Tipton also made a study of the so-called Cruzate grants that constituted the title of eleven of New Mexicos Indian Pueblos, and after exhaustive research declared all of them to be spurious. But perhaps his most celebrated accomplishment was his investigations and subsequent testimony that in 1894 and 1895 exposed the forgeries of the documents that had been submitted by James Addison Reavis in the notorious Peralta swindle, by which Reavis claimed about twelve million acres of Arizona and New Mexico real estate. Tipton was able to show that genuine Spanish cedulas and other documents had been altered to make it appear that the king of Spain had made a huge grant to a certain Don Miguel Peralta, and that the said Peralta with his elaborate genealogy had never existed but was only a figment of Reavis scheming imagination.
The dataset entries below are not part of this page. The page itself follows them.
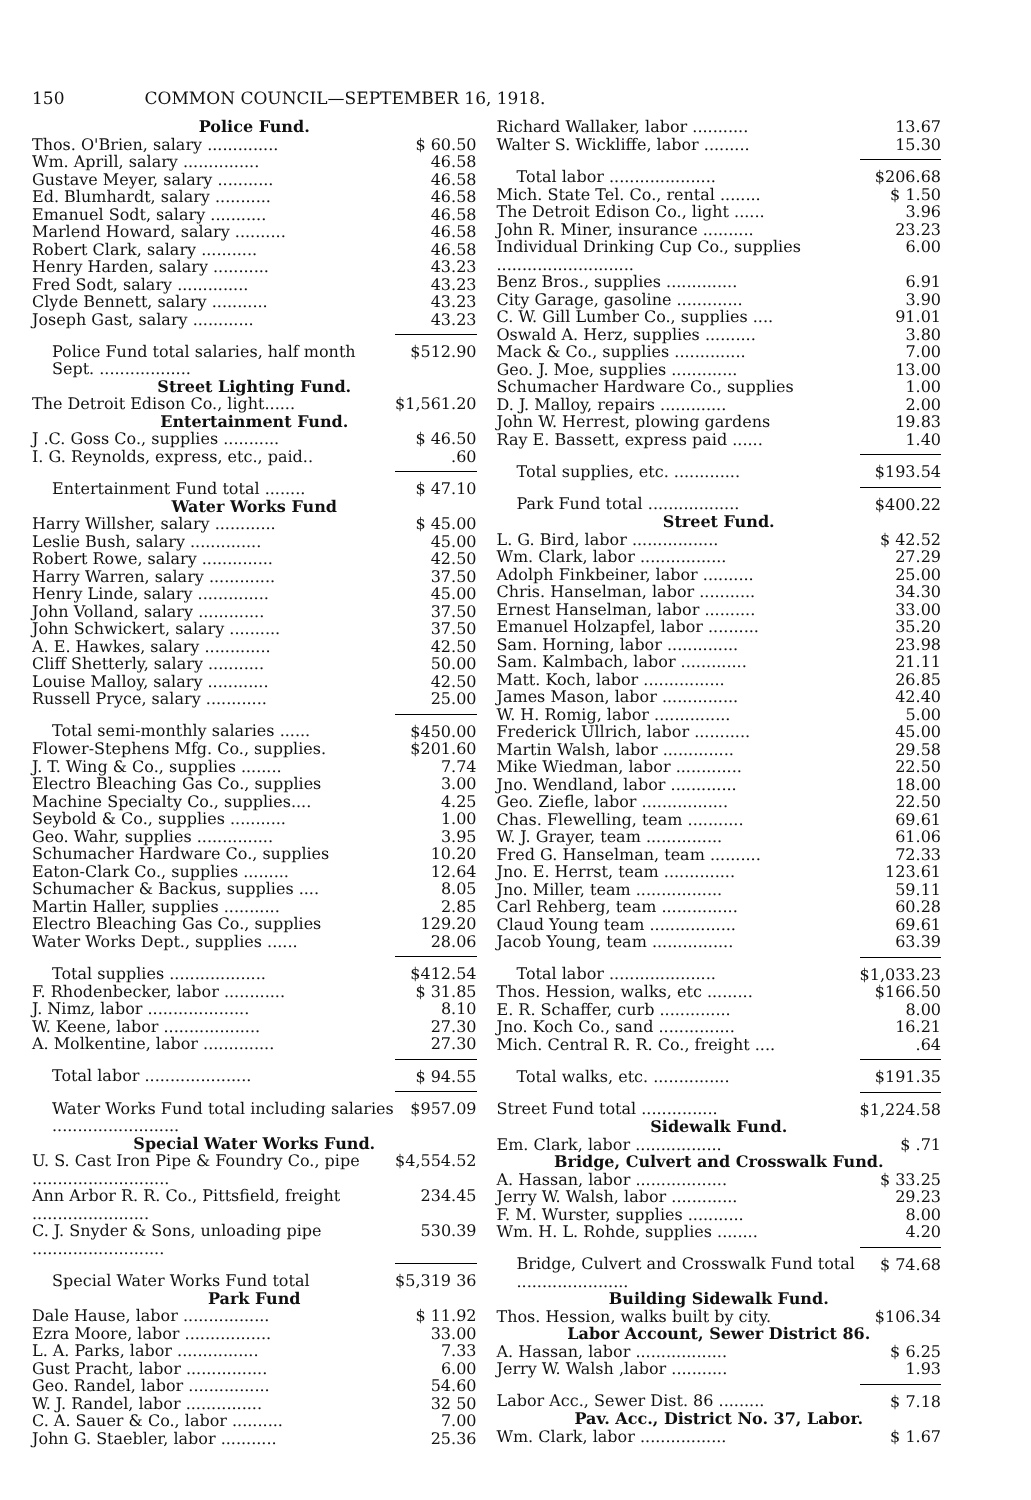150 COMMON COUNCIL—SEPTEMBER 16, 1918.
| Police Fund. | |
| Thos. O'Brien, salary .............. | $ 60.50 |
| Wm. Aprill, salary ............... | 46.58 |
| Gustave Meyer, salary ........... | 46.58 |
| Ed. Blumhardt, salary ........... | 46.58 |
| Emanuel Sodt, salary ........... | 46.58 |
| Marlend Howard, salary .......... | 46.58 |
| Robert Clark, salary ........... | 46.58 |
| Henry Harden, salary ........... | 43.23 |
| Fred Sodt, salary .............. | 43.23 |
| Clyde Bennett, salary ........... | 43.23 |
| Joseph Gast, salary ............ | 43.23 |
| Police Fund total salaries, half month Sept. .................. | $512.90 |
| Street Lighting Fund. | |
| The Detroit Edison Co., light...... | $1,561.20 |
| Entertainment Fund. | |
| J .C. Goss Co., supplies ........... | $ 46.50 |
| I. G. Reynolds, express, etc., paid.. | .60 |
| Entertainment Fund total ........ | $ 47.10 |
| Water Works Fund | |
| Harry Willsher, salary ............ | $ 45.00 |
| Leslie Bush, salary .............. | 45.00 |
| Robert Rowe, salary .............. | 42.50 |
| Harry Warren, salary ............. | 37.50 |
| Henry Linde, salary .............. | 45.00 |
| John Volland, salary ............. | 37.50 |
| John Schwickert, salary .......... | 37.50 |
| A. E. Hawkes, salary ............. | 42.50 |
| Cliff Shetterly, salary ........... | 50.00 |
| Louise Malloy, salary ............ | 42.50 |
| Russell Pryce, salary ............ | 25.00 |
| Total semi-monthly salaries ...... | $450.00 |
| Flower-Stephens Mfg. Co., supplies. | $201.60 |
| J. T. Wing & Co., supplies ........ | 7.74 |
| Electro Bleaching Gas Co., supplies | 3.00 |
| Machine Specialty Co., supplies.... | 4.25 |
| Seybold & Co., supplies ........... | 1.00 |
| Geo. Wahr, supplies ............... | 3.95 |
| Schumacher Hardware Co., supplies | 10.20 |
| Eaton-Clark Co., supplies ......... | 12.64 |
| Schumacher & Backus, supplies .... | 8.05 |
| Martin Haller, supplies ........... | 2.85 |
| Electro Bleaching Gas Co., supplies | 129.20 |
| Water Works Dept., supplies ...... | 28.06 |
| Total supplies ................... | $412.54 |
| F. Rhodenbecker, labor ............ | $ 31.85 |
| J. Nimz, labor .................... | 8.10 |
| W. Keene, labor ................... | 27.30 |
| A. Molkentine, labor .............. | 27.30 |
| Total labor ..................... | $ 94.55 |
| Water Works Fund total including salaries ......................... | $957.09 |
| Special Water Works Fund. | |
| U. S. Cast Iron Pipe & Foundry Co., pipe ........................... | $4,554.52 |
| Ann Arbor R. R. Co., Pittsfield, freight ....................... | 234.45 |
| C. J. Snyder & Sons, unloading pipe .......................... | 530.39 |
| Special Water Works Fund total | $5,319 36 |
| Park Fund | |
| Dale Hause, labor ................. | $ 11.92 |
| Ezra Moore, labor ................. | 33.00 |
| L. A. Parks, labor ................ | 7.33 |
| Gust Pracht, labor ................ | 6.00 |
| Geo. Randel, labor ................ | 54.60 |
| W. J. Randel, labor ............... | 32 50 |
| C. A. Sauer & Co., labor .......... | 7.00 |
| John G. Staebler, labor ........... | 25.36 |
| Richard Wallaker, labor ........... | 13.67 |
| Walter S. Wickliffe, labor ......... | 15.30 |
| Total labor ..................... | $206.68 |
| Mich. State Tel. Co., rental ........ | $ 1.50 |
| The Detroit Edison Co., light ...... | 3.96 |
| John R. Miner, insurance .......... | 23.23 |
| Individual Drinking Cup Co., supplies ........................... | 6.00 |
| Benz Bros., supplies .............. | 6.91 |
| City Garage, gasoline ............. | 3.90 |
| C. W. Gill Lumber Co., supplies .... | 91.01 |
| Oswald A. Herz, supplies .......... | 3.80 |
| Mack & Co., supplies .............. | 7.00 |
| Geo. J. Moe, supplies ............. | 13.00 |
| Schumacher Hardware Co., supplies | 1.00 |
| D. J. Malloy, repairs ............. | 2.00 |
| John W. Herrest, plowing gardens | 19.83 |
| Ray E. Bassett, express paid ...... | 1.40 |
| Total supplies, etc. ............. | $193.54 |
| Park Fund total .................. | $400.22 |
| Street Fund. | |
| L. G. Bird, labor ................. | $ 42.52 |
| Wm. Clark, labor ................. | 27.29 |
| Adolph Finkbeiner, labor .......... | 25.00 |
| Chris. Hanselman, labor ........... | 34.30 |
| Ernest Hanselman, labor .......... | 33.00 |
| Emanuel Holzapfel, labor .......... | 35.20 |
| Sam. Horning, labor .............. | 23.98 |
| Sam. Kalmbach, labor ............. | 21.11 |
| Matt. Koch, labor ................ | 26.85 |
| James Mason, labor ............... | 42.40 |
| W. H. Romig, labor ............... | 5.00 |
| Frederick Ullrich, labor ........... | 45.00 |
| Martin Walsh, labor .............. | 29.58 |
| Mike Wiedman, labor ............. | 22.50 |
| Jno. Wendland, labor ............. | 18.00 |
| Geo. Ziefle, labor ................. | 22.50 |
| Chas. Flewelling, team ........... | 69.61 |
| W. J. Grayer, team ............... | 61.06 |
| Fred G. Hanselman, team .......... | 72.33 |
| Jno. E. Herrst, team .............. | 123.61 |
| Jno. Miller, team ................. | 59.11 |
| Carl Rehberg, team ............... | 60.28 |
| Claud Young team ................. | 69.61 |
| Jacob Young, team ................ | 63.39 |
| Total labor ..................... | $1,033.23 |
| Thos. Hession, walks, etc ......... | $166.50 |
| E. R. Schaffer, curb .............. | 8.00 |
| Jno. Koch Co., sand ............... | 16.21 |
| Mich. Central R. R. Co., freight .... | .64 |
| Total walks, etc. ............... | $191.35 |
| Street Fund total ............... | $1,224.58 |
| Sidewalk Fund. | |
| Em. Clark, labor ................. | $ .71 |
| Bridge, Culvert and Crosswalk Fund. | |
| A. Hassan, labor .................. | $ 33.25 |
| Jerry W. Walsh, labor ............. | 29.23 |
| F. M. Wurster, supplies ........... | 8.00 |
| Wm. H. L. Rohde, supplies ........ | 4.20 |
| Bridge, Culvert and Crosswalk Fund total ...................... | $ 74.68 |
| Building Sidewalk Fund. | |
| Thos. Hession, walks built by city. | $106.34 |
| Labor Account, Sewer District 86. | |
| A. Hassan, labor .................. | $ 6.25 |
| Jerry W. Walsh ,labor ........... | 1.93 |
| Labor Acc., Sewer Dist. 86 ......... | $ 7.18 |
| Pav. Acc., District No. 37, Labor. | |
| Wm. Clark, labor ................. | $ 1.67 |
In a report Matt Reynolds made in 1904 he had that to say about Will Tipton: No one rendered more valuable assistance than he. His accurate knowledge of Spanish, expert study of handwriting, thorough familiarity with land titles in the Southwest, and his acquaintance with the details of public survey, combined to make him conspicuously qualified for the work to which he was calledand it is not overestimating him to say that he was simply invaluable to the government.
Tiptons private life suffered a severe jolt in 1890 when his wife died, leaving him with an eight-year-old daughter. His marriage to Felipita had been an exceptrionally happy one, a fact attested to by southwestern ethnologist Adolph Bandelier who for some years was a close friend of the family.
Tipton resigned from CPLC in 1901 and went to the new U. S. possession of the Philippines to organize the government land department. In Manila he was again active as a handwriting expert and was called upon to testify in eight court-martial proceedings were the issues were the suspected forgeries of manuscripts. His testimony convicted the perpetrators. In Manila he remined about four years untill ill health caused by overwork and unfamiliar climate forced him to return to the United States. In 1907 he returned to the Interior Department as an inspector and special agent for the General Land office. In 1911/12 he was U. S. Deputy surveyor for the GLO, and later he accepted an offer to work for the State Land Commissioner in Santa Fe. He became a familiar figure to the local residents, who observed him cycling or walking between the capitol and his home in a quaint old house on DeVargas Street.
Tipton retired in 1921 and with his second wife Alice moved to a ranch in Santa Clara County,California there to spend his golden years in growing prunes. A higher power intervened, and after undergoing a surgical procedure he died suddenly on December 15, 1922 in San Jose.